Passage provided:
::::::
In the summer of 2005 Mooney signed for Wycombe Wanderers, on a two-year contract. His first season at Wycombe started superbly, scoring a volley against Carlisle United on his debut but ended in misery as he limped out of Wycombe's play-off semi final against Cheltenham, which Wycombe went on to lose. He was also captain of the side. Mooney also played in the biggest game of the latter part of his career when he played for Wycombe in the League Cup semi-final against Chelsea (both legs) including making the flick header to Jermaine Easter which resulted in a 1–1 draw in the first leg at Adams Park. Wycombe went on to lose the second leg 4–0 at Stamford Bridge

In July 2007 Mooney rejected a contract with Wycombe saying that they had not made enough changes to have a good chance of promotion the following season. He subsequently signed for newly promoted League One side Walsall.

Mooney's contract expired at the end of the 2007–08 season, and the player rejected the chance of an extension with the club. It was announced in June 2008 that Mooney had joined Segunda División B side UD Marbella. who were to be his last club before retirement.

==Coaching career==
As of August 2018, Mooney was working as a coach at Aston Villa.

==Personal life==
His son Kelsey is also a footballer.

==Media==
Mooney currently has various media roles with Watford, and is a matchday commentator alongside Jon Marks for the club's live match streaming platform 'Hornets Hive Live'. He also regularly appears on the Watford FC Official Club Podcast.
::::::
Dataset:
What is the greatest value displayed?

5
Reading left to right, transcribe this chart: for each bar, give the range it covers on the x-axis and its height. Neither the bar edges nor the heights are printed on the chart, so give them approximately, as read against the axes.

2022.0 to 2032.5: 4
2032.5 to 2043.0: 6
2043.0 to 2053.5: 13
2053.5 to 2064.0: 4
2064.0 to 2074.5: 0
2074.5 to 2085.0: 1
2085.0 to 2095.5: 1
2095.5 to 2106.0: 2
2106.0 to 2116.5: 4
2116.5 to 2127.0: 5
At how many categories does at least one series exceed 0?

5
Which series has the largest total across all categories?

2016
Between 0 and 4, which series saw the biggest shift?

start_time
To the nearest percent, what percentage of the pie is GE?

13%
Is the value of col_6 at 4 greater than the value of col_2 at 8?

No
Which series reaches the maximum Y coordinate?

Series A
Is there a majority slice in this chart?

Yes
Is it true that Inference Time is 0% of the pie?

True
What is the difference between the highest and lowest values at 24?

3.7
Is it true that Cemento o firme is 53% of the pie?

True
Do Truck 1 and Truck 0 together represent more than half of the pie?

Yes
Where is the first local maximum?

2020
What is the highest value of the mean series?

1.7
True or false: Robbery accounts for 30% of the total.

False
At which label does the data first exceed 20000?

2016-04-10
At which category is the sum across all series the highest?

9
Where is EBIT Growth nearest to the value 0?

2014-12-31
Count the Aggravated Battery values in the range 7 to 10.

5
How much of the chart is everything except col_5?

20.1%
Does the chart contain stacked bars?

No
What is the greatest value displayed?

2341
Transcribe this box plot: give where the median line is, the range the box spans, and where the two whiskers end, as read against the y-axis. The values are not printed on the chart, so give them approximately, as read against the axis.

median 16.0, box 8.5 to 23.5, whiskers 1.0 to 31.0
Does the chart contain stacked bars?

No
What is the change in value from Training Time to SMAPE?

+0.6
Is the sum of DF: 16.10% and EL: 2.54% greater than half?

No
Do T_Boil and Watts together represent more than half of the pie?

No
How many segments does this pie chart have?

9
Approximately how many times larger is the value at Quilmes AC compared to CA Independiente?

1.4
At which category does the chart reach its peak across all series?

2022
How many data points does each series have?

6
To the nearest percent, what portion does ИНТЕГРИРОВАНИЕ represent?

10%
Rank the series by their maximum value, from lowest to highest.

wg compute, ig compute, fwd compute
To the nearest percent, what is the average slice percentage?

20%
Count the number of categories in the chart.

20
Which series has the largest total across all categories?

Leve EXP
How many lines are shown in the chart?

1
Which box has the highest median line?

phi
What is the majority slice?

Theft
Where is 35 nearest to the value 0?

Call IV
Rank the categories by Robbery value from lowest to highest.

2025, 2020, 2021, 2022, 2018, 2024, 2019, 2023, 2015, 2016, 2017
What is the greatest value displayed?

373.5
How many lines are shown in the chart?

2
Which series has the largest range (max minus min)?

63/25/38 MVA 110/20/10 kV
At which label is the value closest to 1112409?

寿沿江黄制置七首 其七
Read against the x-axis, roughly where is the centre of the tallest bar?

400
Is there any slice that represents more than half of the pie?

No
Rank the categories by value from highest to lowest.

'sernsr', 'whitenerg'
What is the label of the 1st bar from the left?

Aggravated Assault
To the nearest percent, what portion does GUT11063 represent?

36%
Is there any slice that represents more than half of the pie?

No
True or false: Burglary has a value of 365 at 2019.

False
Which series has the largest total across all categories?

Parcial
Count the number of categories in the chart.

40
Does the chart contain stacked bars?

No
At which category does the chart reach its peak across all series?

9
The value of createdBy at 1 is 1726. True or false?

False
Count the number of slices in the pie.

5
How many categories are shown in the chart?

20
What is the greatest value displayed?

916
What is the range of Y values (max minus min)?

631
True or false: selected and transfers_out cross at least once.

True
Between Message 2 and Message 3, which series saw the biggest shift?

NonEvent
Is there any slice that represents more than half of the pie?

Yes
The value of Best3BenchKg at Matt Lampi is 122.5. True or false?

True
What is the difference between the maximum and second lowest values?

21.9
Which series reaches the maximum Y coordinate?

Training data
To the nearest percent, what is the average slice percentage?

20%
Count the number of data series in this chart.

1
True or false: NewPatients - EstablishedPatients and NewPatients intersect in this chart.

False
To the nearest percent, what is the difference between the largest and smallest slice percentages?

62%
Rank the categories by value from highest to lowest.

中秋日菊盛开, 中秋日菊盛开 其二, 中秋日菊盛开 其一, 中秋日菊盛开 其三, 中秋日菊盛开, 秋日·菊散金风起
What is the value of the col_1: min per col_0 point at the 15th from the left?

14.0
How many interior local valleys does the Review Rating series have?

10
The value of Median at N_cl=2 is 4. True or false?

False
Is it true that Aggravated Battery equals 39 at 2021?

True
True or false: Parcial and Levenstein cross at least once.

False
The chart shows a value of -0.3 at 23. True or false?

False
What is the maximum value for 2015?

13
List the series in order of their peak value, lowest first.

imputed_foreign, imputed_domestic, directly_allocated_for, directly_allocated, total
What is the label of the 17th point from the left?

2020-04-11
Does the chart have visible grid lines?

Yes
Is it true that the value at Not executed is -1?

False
::::::
Your goal:
Set down word for word the part of the passage on Mooney's career starting at "Mooney's contract expired" and ending at "also a footballer.".

Your response:
Mooney's contract expired at the end of the 2007–08 season, and the player rejected the chance of an extension with the club. It was announced in June 2008 that Mooney had joined Segunda División B side UD Marbella. who were to be his last club before retirement.

==Coaching career==
As of August 2018, Mooney was working as a coach at Aston Villa.

==Personal life==
His son Kelsey is also a footballer.